Le risque de décès est donc moins grand. Par contre, le risque de rester handicapé quand on survit, et en particulier d’être paralysé, est plus élevé.

 

Si la personne frappée par la crise cardiaque ne meurt pas immédiatement, voici le scénario habituel, dans un pays comme la France :

  • Le patient lui-même ou un proche s’alarme des symptômes : douleur dans la poitrine, palpitations, essoufflement, malaise général.

 

  • Il décide d’appeler les secours (SAMU, pompiers) qui se déplacent très vite (domicile, lieu de travail, lieu public). C’est rarement le patient qui se déplace…

 

  • Le responsable des secours décide alors – s’il suspecte une crise cardiaque – l’hospitalisation immédiate.

 

  • Parfois, on pratique sur place un électrocardiogramme qui permet d’approcher le diagnostic.

 

  • Pendant le transport, le patient reçoit les premiers soins : masque à oxygène, morphine s’il souffre beaucoup, perfusion.
  • Chaque seconde compte. En effet, plus le traitement est entrepris rapidement, meilleures sont les chances pour le patient de se rétablir de l’accident.

 

En effet, la crise cardiaque est provoquée par l’obstruction d’une artère, qui empêche le sang d’arriver au muscle du cœur (myocarde).

 

Privées d’oxygène pendant plusieurs heures, des cellules meurent. Au-delà de 4 heures, la portion de tissu cardiaque menacée par le manque d’oxygène est irrémédiablement détruite. Il faut donc déboucher l’artère le plus rapidement possible.

 

Comment déboucher une artère en urgence ?
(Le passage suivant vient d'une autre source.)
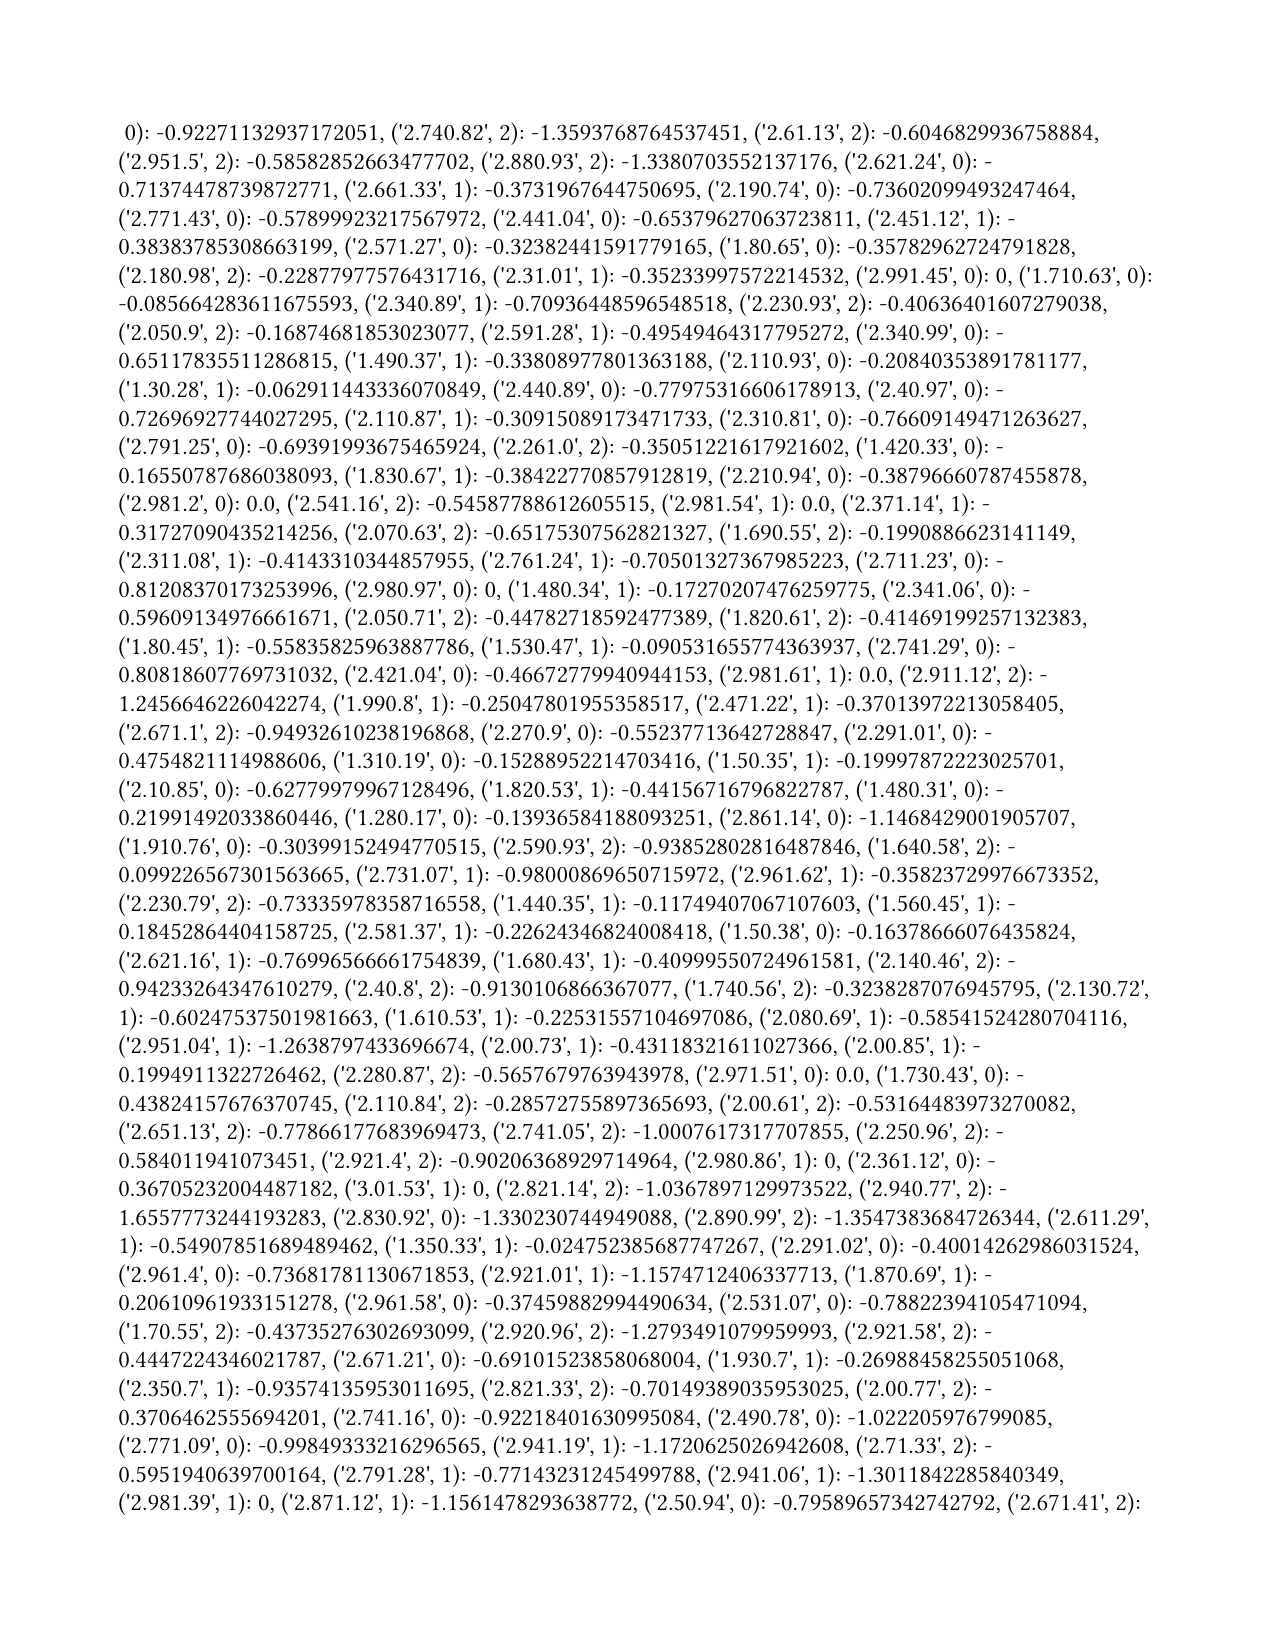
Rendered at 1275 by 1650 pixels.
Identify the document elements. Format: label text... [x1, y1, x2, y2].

text 0): -0.92271132937172051, ('2.740.82', 2): -1.3593768764537451, ('2.61.13', 2): -0.6046829936758884, ('2.951.5', 2): -0.58582852663477702, ('2.880.93', 2): -1.3380703552137176, ('2.621.24', 0): -0.71374478739872771, ('2.661.33', 1): -0.3731967644750695, ('2.190.74', 0): -0.73602099493247464, ('2.771.43', 0): -0.57899923217567972, ('2.441.04', 0): -0.65379627063723811, ('2.451.12', 1): -0.38383785308663199, ('2.571.27', 0): -0.32382441591779165, ('1.80.65', 0): -0.35782962724791828, ('2.180.98', 2): -0.22877977576431716, ('2.31.01', 1): -0.35233997572214532, ('2.991.45', 0): 0, ('1.710.63', 0): -0.085664283611675593, ('2.340.89', 1): -0.70936448596548518, ('2.230.93', 2): -0.40636401607279038, ('2.050.9', 2): -0.16874681853023077, ('2.591.28', 1): -0.49549464317795272, ('2.340.99', 0): -0.65117835511286815, ('1.490.37', 1): -0.33808977801363188, ('2.110.93', 0): -0.20840353891781177, ('1.30.28', 1): -0.062911443336070849, ('2.440.89', 0): -0.77975316606178913, ('2.40.97', 0): -0.72696927744027295, ('2.110.87', 1): -0.30915089173471733, ('2.310.81', 0): -0.76609149471263627, ('2.791.25', 0): -0.69391993675465924, ('2.261.0', 2): -0.35051221617921602, ('1.420.33', 0): -0.16550787686038093, ('1.830.67', 1): -0.38422770857912819, ('2.210.94', 0): -0.38796660787455878, ('2.981.2', 0): 0.0, ('2.541.16', 2): -0.54587788612605515, ('2.981.54', 1): 0.0, ('2.371.14', 1): -0.31727090435214256, ('2.070.63', 2): -0.65175307562821327, ('1.690.55', 2): -0.1990886623141149, ('2.311.08', 1): -0.4143310344857955, ('2.761.24', 1): -0.70501327367985223, ('2.711.23', 0): -0.81208370173253996, ('2.980.97', 0): 0, ('1.480.34', 1): -0.17270207476259775, ('2.341.06', 0): -0.59609134976661671, ('2.050.71', 2): -0.44782718592477389, ('1.820.61', 2): -0.41469199257132383, ('1.80.45', 1): -0.55835825963887786, ('1.530.47', 1): -0.090531655774363937, ('2.741.29', 0): -0.80818607769731032, ('2.421.04', 0): -0.46672779940944153, ('2.981.61', 1): 0.0, ('2.911.12', 2): -1.2456646226042274, ('1.990.8', 1): -0.25047801955358517, ('2.471.22', 1): -0.37013972213058405, ('2.671.1', 2): -0.94932610238196868, ('2.270.9', 0): -0.55237713642728847, ('2.291.01', 0): -0.4754821114988606, ('1.310.19', 0): -0.15288952214703416, ('1.50.35', 1): -0.19997872223025701, ('2.10.85', 0): -0.62779979967128496, ('1.820.53', 1): -0.44156716796822787, ('1.480.31', 0): -0.21991492033860446, ('1.280.17', 0): -0.13936584188093251, ('2.861.14', 0): -1.1468429001905707, ('1.910.76', 0): -0.30399152494770515, ('2.590.93', 2): -0.93852802816487846, ('1.640.58', 2): -0.099226567301563665, ('2.731.07', 1): -0.98000869650715972, ('2.961.62', 1): -0.35823729976673352, ('2.230.79', 2): -0.73335978358716558, ('1.440.35', 1): -0.11749407067107603, ('1.560.45', 1): -0.18452864404158725, ('2.581.37', 1): -0.22624346824008418, ('1.50.38', 0): -0.16378666076435824, ('2.621.16', 1): -0.76996566661754839, ('1.680.43', 1): -0.40999550724961581, ('2.140.46', 2): -0.94233264347610279, ('2.40.8', 2): -0.9130106866367077, ('1.740.56', 2): -0.3238287076945795, ('2.130.72', 1): -0.60247537501981663, ('1.610.53', 1): -0.22531557104697086, ('2.080.69', 1): -0.58541524280704116, ('2.951.04', 1): -1.2638797433696674, ('2.00.73', 1): -0.43118321611027366, ('2.00.85', 1): -0.1994911322726462, ('2.280.87', 2): -0.5657679763943978, ('2.971.51', 0): 0.0, ('1.730.43', 0): -0.43824157676370745, ('2.110.84', 2): -0.28572755897365693, ('2.00.61', 2): -0.53164483973270082, ('2.651.13', 2): -0.77866177683969473, ('2.741.05', 2): -1.0007617317707855, ('2.250.96', 2): -0.584011941073451, ('2.921.4', 2): -0.90206368929714964, ('2.980.86', 1): 0, ('2.361.12', 0): -0.36705232004487182, ('3.01.53', 1): 0, ('2.821.14', 2): -1.0367897129973522, ('2.940.77', 2): -1.6557773244193283, ('2.830.92', 0): -1.330230744949088, ('2.890.99', 2): -1.3547383684726344, ('2.611.29', 1): -0.54907851689489462, ('1.350.33', 1): -0.024752385687747267, ('2.291.02', 0): -0.40014262986031524, ('2.961.4', 0): -0.73681781130671853, ('2.921.01', 1): -1.1574712406337713, ('1.870.69', 1): -0.20610961933151278, ('2.961.58', 0): -0.37459882994490634, ('2.531.07', 0): -0.78822394105471094, ('1.70.55', 2): -0.43735276302693099, ('2.920.96', 2): -1.2793491079959993, ('2.921.58', 2): -0.4447224346021787, ('2.671.21', 0): -0.69101523858068004, ('1.930.7', 1): -0.26988458255051068, ('2.350.7', 1): -0.93574135953011695, ('2.821.33', 2): -0.70149389035953025, ('2.00.77', 2): -0.3706462555694201, ('2.741.16', 0): -0.92218401630995084, ('2.490.78', 0): -1.022205976799085, ('2.771.09', 0): -0.99849333216296565, ('2.941.19', 1): -1.1720625026942608, ('2.71.33', 2): -0.5951940639700164, ('2.791.28', 1): -0.77143231245499788, ('2.941.06', 1): -1.3011842285840349, ('2.981.39', 1): 0, ('2.871.12', 1): -1.1561478293638772, ('2.50.94', 0): -0.79589657342742792, ('2.671.41', 2): [118, 118, 1157, 1517]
  • soit on perfuse un médicament qui dissout le bouchon artériel ;

 

  • soit on introduit dans l’artère un fil mécanique télécommandé (un cathéter), qui va remonter jusqu’au bouchon, le percer, et rétablir ainsi un peu de circulation sanguine vers le cœur.

 

Dans les deux cas, il faut compléter le débouchage par des traitements. Mais on ne travaille plus dans la même urgence, puisqu’un minimum d’oxygène arrive désormais au tissu menacé, pour assurer la survie des cellules.

 

Le cas de l’Accident Vasculaire Cérébral (AVC)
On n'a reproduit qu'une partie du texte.